Rage and Politics 4 Years After Dubrovka

MTSeige survivor Marat Abdrakhimov
That night, Marat Abdrakhimov couldn't sleep. Crammed into his seat, he was unable to stretch out. What he did next saved his life: He lay down on the floor of the theater and tucked his head under his arm.

"The sound of shooting woke me up," said Abdrakhimov, 32. " I walked out of the theater hall, past all the special forces and threw up."

On Thursday, Abdrakhimov was one of several hundred mourners who descended on the Dubrovka theater where Chechen rebels held 912 people hostage during a performance of "Nord Ost."

The storming of the theater in southeastern Moscow -- which took place exactly four years ago Thursday -- left 130 innocent people dead.

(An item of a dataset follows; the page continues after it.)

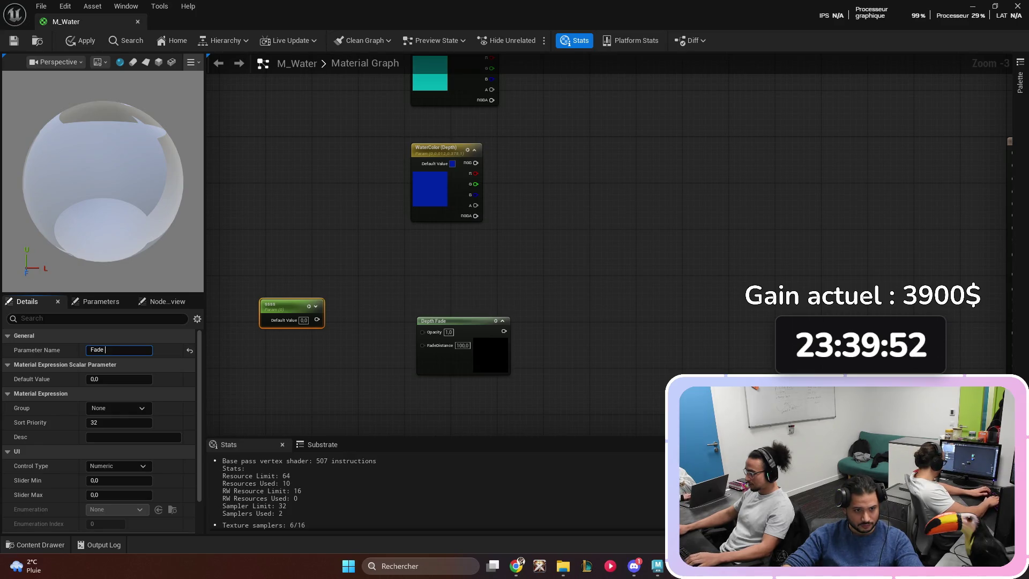
type("Distance")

Of that, 125 are thought to have perished from poisonous gas used by special forces to root out the terrorists.

As in the case of the 2004 Beslan school crisis, survivors, family members and their supporters sounded just as angry at the government as they were at the terrorists.

"It's not only the terrorists who are to blame for acts of terrorism," said Alexei Chebnoshov, 25, a graduate student who didn't lose anyone in the hostage-taking but came Thursday to show solidarity with those who did. "It is the government, too."

And as in the case of remembering Beslan, remembering Dubrovka has morphed into a political cause, a rallying cry for those who oppose the powers that be and hope for a different kind of country.

Attending Thursday's ceremony were chess champion-turned-liberal activist Garry Kasparov, former presidential candidate Irina Khakamada and National Bolshevik leader Eduard Limonov. Several State Duma deputies also came.

A large color photograph of Anna Politkovskaya was attached to the theater. The Novaya Gazeta journalist, who was shot dead Oct. 7 in her apartment building, wrote numerous articles criticizing the government's handling of the seige.

Tatyana Karpova, speaking to the crowd, which was gathered in an open square in front of the theater, said of Politkovskaya's murder: "We consider her death to be an act of terrorism, and we will add her name to the list of victims of terrorism."

Karpova's son, well known songwriter Alexander Karpov, 31, died at Dubrovka. The authorities, she said, "left me without hope." She added: "I simply died along with my son. ... They left me with my life, but I don't know what to do with it."

Michael Eckels / MT
A man placing flowers Thursday at a plaque for the 130 victims of the attack.
The rebels took over the theater after the musical had begun. Nineteen terrorists had been strategically placed in the audience, bombs tucked under their clothes. Others stormed the stage.

The terrorists demanded Russian troops pull out of Chechnya.

Three days later, security forces pumped a knockout gas into the building and raided it. All the rebels were killed.

Authorities have never disclosed the makeup of the gas. Doctors treating those trapped in the theater, unaware what kind of agent they were dealing with, were unable to save many lives.

"We draw strength from each other," said Alexander, only giving his first name. Recalling his niece, 19-year-old Yelena Sharova, who died in the theater, he said: "She is now 23."

Sharova's mother tried to speak but couldn't. "We have to depend on each other because the government is not helping," Alexander continued.

Relatives gathered around a memorial plaque with the victims' names on it that had been affixed to the building. They placed flowers at the base of the plaque.

Schoolchildren released 130 white balloons into the air.

A church choir sang in the background as priests blessed the memorial with holy water.

Chebnoshov, the graduate student, seemed infused with a quiet anger. "Apathy from regular people in this case is unacceptable," he said. "More people should show up. It's a shame that it is not part of our culture to support people this way."